The city feels, then, that since a 48-inch line is to be built, the capacity of which we feel we have lost, and since the construction of this line will result in a tremendous economic savings to the Government, that Congress should consider reimbursing the city in the sum of $1,115,000 which the Senate committee recommended last session.


In conclusion, gentlemen, we wish to state again that the city of Muskogee has sold $2 million in bonds with an accumulated sum of $512,000 in interest to pay for a line which we feel has been necessitated by the construction and operation by the Government of the Fort Gibson Dam. We do not feel that the Government can satisfactorily operate the dam to protect the city's water supply. We feel that the economic worth of the water wasted will capitalize to substantially in excess of the cost of the line proposed and repeatedly promised to the city. Therefore we respectfully request that favorable consideration be given to reimbursing the city in the amount of $1,115,000.

Senator KNOWLAND. Thank you, Mayor.

Senator ELLENDER. Mr. Chairman, I am very much interested in this and other projects, but I have just been called to the Agriculture Committee to make up a quorum on an important bill, so I will have to absent myself for a while.





Senator KERR. I appreciate this opportunity, Mr. Chairman. I will not belabor the issue. I would like to file with the committee a statement in which I address myself to a number of projects before the committee: The Oklahoma City Floodway; the Muskogee waterline; bank stabilization on the Arkansas River; the Table Rock Dam; and planning funds for the engineers.

Senator KNOWLAND. That may go into the record in full at this point.

(The material referred to follows:


I appreciate the opportunity of appearing before this committee. I will make a brief statement. Mr. Morrison Cunningham, who is representing the city manager and the City Council of Oklahoma City, will make a detailed statement.

The Oklahoma City Foodway is now under construction. The first unit has been completed and the Corps of Engineers is ready to let the contract for the second unit.

Congress has made available $2,200,000 for the first unit of the project. The President's budget asks for $2,314,000 for the fiscal year 1955 to be used in the second unit. This is the minimum required, and if additional money is not made available, the Corps of Engineers should be given authority to make contract obligations to meet the need of a normal rate of construction of the project.

Local interests have made funds available to meet the requirements for their part of the project. The city voted $2,775,000 on May 9, 1950. This was used to purchase rights-of-way.

On December 8, 1953, Oklahoma City voted an additional $1,812,000 for the project which will be used to purchase additional rights-of-way and make utility relocations in the second unit of the project.

On December 8, 1953( Oklahoma County voted bonds of $204,000 for the relocation and construction of a bridge across the project.

In addition to these local participations, rights-of-way have been purchased for the construction of a State highway across the project to serve as an access road to Tinker Field.

Thus it can be seen that Oklahoma City, as a partner in this project, has more than carried its load and is anxious that the Congress make the funds available for the completion of the project as soon as possible. Benefits accruing to the project cannot be realized until it is completed and placed in operation. In the meanwhile, investments of the Government, the State, the county, the city, and private business concerns, totaling in excess of $125 million, are in continuous threat of flood damage.

I urge that the committee make available the full amount contained in the President's budget for the continued construction of this project.
=======
◆ **Task set**
1. In the hearing transcript, on what date did Oklahoma City vote $2,775,000 for the floodway project?
2. Return the part of the hearing transcript starting at "On December 8, 1953, Oklahoma" and ending at "across the project.".
The rows that come next are separate material and have no connection to the hearing transcript.

◆ **Data provided**
=======
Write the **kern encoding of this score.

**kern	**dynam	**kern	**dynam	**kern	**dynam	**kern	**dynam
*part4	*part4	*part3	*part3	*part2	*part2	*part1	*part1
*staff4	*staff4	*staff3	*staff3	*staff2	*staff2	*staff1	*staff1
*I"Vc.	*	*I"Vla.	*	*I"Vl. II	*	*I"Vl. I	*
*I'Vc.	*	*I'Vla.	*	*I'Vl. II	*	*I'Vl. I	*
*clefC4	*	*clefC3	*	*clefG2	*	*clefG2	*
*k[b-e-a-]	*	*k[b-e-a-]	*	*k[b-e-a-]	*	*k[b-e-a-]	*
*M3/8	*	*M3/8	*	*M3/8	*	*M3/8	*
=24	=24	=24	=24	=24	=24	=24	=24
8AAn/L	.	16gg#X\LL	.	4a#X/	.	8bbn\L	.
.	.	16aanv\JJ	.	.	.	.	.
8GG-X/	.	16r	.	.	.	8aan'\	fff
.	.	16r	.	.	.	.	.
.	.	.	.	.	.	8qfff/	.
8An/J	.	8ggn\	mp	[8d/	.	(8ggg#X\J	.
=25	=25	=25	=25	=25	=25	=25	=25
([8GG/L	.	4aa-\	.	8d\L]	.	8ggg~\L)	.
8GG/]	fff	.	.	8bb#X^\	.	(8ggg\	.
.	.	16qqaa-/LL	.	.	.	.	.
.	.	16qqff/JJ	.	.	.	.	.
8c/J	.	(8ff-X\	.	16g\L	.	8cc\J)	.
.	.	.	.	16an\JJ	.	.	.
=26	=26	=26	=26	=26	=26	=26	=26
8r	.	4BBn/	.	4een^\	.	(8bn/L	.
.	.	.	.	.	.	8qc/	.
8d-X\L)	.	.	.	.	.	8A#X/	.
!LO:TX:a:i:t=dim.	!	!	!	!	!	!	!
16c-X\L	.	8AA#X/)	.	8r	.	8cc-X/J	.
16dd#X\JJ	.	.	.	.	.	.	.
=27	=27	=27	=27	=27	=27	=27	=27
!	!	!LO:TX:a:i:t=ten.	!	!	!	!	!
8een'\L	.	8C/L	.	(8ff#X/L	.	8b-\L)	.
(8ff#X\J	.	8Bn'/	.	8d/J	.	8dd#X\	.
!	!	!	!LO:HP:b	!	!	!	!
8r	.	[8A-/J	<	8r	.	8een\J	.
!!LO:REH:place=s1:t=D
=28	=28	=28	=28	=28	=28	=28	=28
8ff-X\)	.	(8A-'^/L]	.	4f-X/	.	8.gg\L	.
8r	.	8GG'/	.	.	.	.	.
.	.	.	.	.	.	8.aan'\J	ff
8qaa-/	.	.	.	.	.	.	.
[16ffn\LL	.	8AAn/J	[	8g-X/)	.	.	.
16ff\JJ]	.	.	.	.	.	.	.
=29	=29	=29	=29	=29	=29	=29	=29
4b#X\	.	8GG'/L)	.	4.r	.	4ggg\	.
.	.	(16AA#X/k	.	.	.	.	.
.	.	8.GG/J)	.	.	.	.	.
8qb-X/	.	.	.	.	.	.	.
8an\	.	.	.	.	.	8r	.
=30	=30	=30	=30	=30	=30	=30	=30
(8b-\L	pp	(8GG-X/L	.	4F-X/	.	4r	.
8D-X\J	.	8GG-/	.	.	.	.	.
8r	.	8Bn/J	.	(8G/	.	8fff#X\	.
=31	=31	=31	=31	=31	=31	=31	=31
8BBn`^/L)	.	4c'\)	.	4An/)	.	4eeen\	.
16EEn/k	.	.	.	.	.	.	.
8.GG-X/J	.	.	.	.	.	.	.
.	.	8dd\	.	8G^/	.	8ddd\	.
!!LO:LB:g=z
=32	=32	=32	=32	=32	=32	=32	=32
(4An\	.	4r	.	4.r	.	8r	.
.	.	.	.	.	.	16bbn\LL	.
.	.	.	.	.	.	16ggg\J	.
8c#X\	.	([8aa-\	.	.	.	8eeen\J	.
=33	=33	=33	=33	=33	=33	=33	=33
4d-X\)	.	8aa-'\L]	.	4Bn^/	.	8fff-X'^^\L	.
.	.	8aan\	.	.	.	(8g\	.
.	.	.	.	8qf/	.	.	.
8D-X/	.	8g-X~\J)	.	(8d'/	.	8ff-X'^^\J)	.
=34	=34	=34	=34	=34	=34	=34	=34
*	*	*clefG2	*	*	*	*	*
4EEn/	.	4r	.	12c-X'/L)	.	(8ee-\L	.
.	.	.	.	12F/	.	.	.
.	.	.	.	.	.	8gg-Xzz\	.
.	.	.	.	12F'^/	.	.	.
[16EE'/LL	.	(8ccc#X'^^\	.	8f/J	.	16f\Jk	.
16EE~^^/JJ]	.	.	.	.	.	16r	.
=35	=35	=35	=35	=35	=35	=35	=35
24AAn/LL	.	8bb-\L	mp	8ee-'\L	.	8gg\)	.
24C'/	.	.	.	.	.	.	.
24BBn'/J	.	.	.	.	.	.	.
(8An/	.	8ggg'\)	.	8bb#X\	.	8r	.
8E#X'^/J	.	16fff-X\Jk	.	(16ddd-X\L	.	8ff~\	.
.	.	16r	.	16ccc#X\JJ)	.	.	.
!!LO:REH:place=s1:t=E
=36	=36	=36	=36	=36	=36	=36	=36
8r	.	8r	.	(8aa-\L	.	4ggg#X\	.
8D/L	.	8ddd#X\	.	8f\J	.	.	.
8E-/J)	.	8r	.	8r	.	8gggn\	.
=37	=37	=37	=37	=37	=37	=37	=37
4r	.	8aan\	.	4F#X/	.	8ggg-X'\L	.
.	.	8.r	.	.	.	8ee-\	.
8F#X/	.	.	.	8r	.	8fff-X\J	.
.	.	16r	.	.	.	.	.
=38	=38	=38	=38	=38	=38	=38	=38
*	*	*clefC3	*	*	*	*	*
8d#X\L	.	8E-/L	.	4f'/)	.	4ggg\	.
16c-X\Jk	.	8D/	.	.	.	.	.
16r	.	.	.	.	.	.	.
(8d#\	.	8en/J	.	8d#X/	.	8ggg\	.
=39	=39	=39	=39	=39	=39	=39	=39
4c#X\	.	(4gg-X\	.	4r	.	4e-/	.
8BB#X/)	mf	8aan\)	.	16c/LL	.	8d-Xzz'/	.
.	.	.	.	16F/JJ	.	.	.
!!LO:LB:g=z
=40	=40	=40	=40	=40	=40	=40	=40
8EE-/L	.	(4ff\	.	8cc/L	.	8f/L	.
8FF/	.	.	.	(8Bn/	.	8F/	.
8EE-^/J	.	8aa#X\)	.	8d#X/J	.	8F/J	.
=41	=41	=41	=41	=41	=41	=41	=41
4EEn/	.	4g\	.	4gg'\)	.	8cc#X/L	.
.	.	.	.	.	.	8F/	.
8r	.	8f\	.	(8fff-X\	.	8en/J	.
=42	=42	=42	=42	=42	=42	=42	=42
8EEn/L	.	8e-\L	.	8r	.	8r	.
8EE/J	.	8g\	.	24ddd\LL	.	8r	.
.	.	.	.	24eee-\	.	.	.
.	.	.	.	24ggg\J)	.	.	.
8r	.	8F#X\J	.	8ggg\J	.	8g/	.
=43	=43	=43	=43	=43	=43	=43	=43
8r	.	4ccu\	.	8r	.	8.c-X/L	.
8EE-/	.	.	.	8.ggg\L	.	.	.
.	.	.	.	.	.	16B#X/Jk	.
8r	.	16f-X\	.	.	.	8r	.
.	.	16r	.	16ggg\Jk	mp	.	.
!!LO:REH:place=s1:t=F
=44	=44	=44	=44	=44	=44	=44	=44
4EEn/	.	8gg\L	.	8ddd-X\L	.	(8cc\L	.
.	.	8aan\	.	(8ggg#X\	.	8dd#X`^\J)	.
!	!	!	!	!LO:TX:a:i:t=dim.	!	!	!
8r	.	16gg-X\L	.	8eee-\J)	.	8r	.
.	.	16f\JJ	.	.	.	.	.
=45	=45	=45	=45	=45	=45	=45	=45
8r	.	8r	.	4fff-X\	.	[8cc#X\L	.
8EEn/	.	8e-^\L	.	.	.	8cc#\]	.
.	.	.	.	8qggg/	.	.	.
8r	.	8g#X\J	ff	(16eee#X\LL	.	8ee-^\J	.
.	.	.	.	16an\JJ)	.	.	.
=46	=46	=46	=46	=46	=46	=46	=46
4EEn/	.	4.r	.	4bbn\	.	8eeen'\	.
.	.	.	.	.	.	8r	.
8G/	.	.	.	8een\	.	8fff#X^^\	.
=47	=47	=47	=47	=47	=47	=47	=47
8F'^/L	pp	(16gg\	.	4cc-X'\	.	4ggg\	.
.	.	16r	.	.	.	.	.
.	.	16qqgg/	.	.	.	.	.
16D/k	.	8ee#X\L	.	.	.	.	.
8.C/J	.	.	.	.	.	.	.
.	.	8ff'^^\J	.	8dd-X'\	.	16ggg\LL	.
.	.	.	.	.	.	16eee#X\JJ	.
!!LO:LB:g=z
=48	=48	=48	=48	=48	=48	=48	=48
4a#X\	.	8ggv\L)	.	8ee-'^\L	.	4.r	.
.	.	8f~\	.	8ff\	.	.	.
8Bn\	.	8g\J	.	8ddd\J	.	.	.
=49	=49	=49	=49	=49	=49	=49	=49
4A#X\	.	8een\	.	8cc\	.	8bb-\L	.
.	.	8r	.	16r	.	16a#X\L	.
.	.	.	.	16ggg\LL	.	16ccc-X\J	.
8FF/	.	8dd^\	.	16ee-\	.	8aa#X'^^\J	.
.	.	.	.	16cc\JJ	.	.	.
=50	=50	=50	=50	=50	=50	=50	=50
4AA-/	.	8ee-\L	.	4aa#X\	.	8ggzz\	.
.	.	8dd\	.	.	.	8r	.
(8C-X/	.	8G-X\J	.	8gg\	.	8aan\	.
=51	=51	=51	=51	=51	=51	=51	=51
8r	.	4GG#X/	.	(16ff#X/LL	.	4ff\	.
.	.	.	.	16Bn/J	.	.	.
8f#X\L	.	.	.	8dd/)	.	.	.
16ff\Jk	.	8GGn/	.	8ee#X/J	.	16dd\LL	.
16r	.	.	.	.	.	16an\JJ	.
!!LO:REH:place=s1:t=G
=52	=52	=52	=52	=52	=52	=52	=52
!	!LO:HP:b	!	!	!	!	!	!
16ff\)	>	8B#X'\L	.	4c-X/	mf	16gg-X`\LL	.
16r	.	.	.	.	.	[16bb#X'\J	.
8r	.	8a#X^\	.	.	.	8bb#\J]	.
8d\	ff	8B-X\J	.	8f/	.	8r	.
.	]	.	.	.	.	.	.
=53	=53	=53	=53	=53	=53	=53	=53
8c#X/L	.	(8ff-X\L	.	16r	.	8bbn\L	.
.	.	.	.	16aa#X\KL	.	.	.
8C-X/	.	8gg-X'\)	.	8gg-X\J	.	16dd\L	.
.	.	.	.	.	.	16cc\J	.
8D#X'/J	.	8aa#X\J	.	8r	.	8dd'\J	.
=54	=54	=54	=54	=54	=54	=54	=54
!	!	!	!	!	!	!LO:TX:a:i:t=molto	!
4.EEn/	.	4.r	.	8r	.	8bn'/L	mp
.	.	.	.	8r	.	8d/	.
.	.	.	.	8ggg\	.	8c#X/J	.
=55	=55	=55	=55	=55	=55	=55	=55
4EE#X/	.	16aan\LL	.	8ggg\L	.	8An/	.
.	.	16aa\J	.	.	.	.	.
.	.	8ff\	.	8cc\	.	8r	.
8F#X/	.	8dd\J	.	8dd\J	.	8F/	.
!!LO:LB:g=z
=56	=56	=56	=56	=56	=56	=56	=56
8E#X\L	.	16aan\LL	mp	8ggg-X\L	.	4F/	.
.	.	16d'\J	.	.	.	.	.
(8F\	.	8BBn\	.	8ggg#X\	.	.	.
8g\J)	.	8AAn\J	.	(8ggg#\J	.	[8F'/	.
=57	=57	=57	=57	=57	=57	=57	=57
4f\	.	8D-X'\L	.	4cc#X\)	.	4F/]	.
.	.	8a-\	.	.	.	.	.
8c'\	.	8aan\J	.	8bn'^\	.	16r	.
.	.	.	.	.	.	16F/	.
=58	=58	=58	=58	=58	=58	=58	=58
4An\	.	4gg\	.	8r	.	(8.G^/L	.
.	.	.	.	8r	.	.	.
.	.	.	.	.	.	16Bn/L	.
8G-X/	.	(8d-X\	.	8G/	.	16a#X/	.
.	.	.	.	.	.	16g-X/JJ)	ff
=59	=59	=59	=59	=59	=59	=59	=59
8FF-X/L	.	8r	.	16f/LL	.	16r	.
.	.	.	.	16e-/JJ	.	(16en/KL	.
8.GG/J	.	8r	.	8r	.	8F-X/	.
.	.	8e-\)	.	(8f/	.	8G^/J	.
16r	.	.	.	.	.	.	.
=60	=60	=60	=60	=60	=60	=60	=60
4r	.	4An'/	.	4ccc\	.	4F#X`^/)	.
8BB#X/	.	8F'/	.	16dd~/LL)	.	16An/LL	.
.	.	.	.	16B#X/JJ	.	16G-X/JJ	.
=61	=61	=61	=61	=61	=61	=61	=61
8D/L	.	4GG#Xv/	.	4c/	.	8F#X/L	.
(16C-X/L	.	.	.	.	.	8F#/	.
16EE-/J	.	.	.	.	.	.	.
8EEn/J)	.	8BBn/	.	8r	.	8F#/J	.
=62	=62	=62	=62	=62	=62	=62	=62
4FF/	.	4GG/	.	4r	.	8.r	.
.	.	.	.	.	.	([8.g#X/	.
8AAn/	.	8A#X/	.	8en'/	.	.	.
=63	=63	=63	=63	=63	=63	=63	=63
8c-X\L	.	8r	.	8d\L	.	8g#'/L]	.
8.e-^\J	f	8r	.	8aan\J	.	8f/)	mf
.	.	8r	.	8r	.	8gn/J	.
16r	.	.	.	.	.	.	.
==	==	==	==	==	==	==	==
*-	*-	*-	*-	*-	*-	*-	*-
=======
◆ **The answers**
1. May 9, 1950

2.
On December 8, 1953, Oklahoma City voted an additional $1,812,000 for the project which will be used to purchase additional rights-of-way and make utility relocations in the second unit of the project.

On December 8, 1953( Oklahoma County voted bonds of $204,000 for the relocation and construction of a bridge across the project.